Janet, 19, is a fashion student who discovered Quarrelshop after taking part in a debate on conflict at her youth centre. A worker there had done the course and recommended it. "I've had a lot of conflict in my life," says Janet. "At school there were a lot of fights - I've been beaten up and also beaten up other people."

She says she was pleasantly surprised by the practical approach of the Leap programme and the way it makes you think about your actions. "The lightbulb goes on after you've spoken about a personal experience and you realise 'oh, that's why I did that, that's why that happened'," says Janet. She believes the programme has widespread benefits. "It has helped my personal development, and I don't snap like I used to."

According to Sanghera, Quarrelshop allows young people to see that they have choices in how they react and to understand the consequences of those choices. A recent course was run intensively for a month over the summer holiday, but others run over a longer timeframe. So what kinds of conflict prompt young people to attend? "Some want to work on something as simple as being barged on the street; others have conflict with a family member," says Sanghera.

The first part of the programme looks at conflict theory and how young people view conflict. The next part focuses on mediation, conflict resolution skills and building relationships. The third part designs and facilitates a programme for young people to work with their peers.

A key aspect is the use of supportive and imaginative techniques such as role play, individual work and small group activities. Sanghera sums up: "It gives young people skills they can use in the outside world. Conflict is inevitable, whether on the street or the Tube, so we help them to deal with it better."

SHAKS ESCAPES A LIFE OF CRIME

By the time he was 15, Shaks had been thrown out of the family home and had left school. If things had gone differently, he could easily have fallen into a life of crime. "I've seen people with money, a car and said 'I want that', and you try to work your way up the ladder," he says. "I chose to hang out with that group." Luckily a youth worker helped Shaks, who is now 20, get his life back together and onto a surer footing.

Attending the Quarrelshop programme has accelerated his transformation and he is putting what he has learned into practice on Newham's streets. "There's a lot of conflict - race, postcode crimes, what school you go to or what street you live in.

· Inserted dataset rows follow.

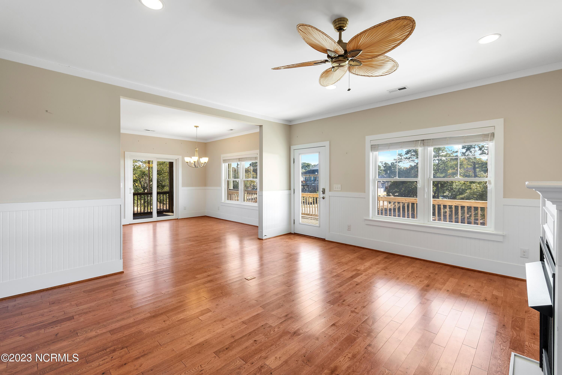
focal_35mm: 15
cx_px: 281
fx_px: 234
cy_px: 188
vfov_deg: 77.3
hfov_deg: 100.4
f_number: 4.5
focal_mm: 10
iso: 100
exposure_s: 1/10
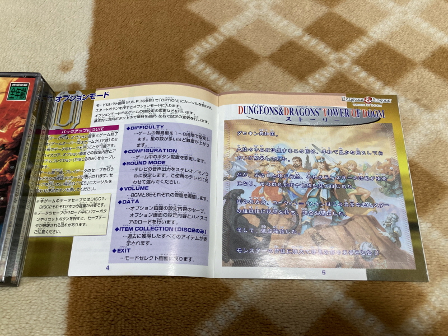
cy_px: 168
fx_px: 362
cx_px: 224
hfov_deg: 63.4
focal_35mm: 28
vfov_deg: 49.7
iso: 64
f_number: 1.8
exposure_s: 1/50
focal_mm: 3.99
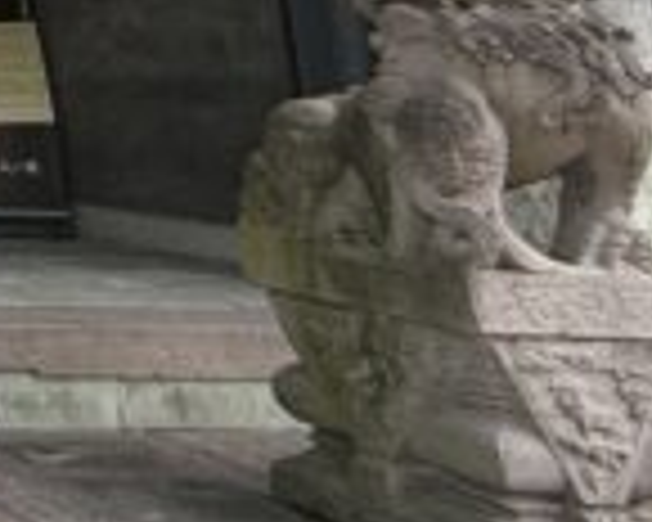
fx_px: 1254
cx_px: -814
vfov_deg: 21.4
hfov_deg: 16.5
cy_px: -140
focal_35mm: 65
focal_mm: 2.22
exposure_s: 1/152
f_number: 2.2
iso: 64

But I'm sure I can use the skills learned here to effect change."

What he relished most was learning how to act as peacemaker. "My favourite aspect of Quarrelshop was mediation - I didn't understand it before," he says. "You're not giving people answers; you're helping them to find the solution themselves."

Shaks is now working as a detached youth worker and has been helping to resolve a territorial dispute between two groups of young people. "Some see me as a role model or big brother, and that allows me to calm them down and strip them apart. It's not under control yet, but I want to take it further," he says.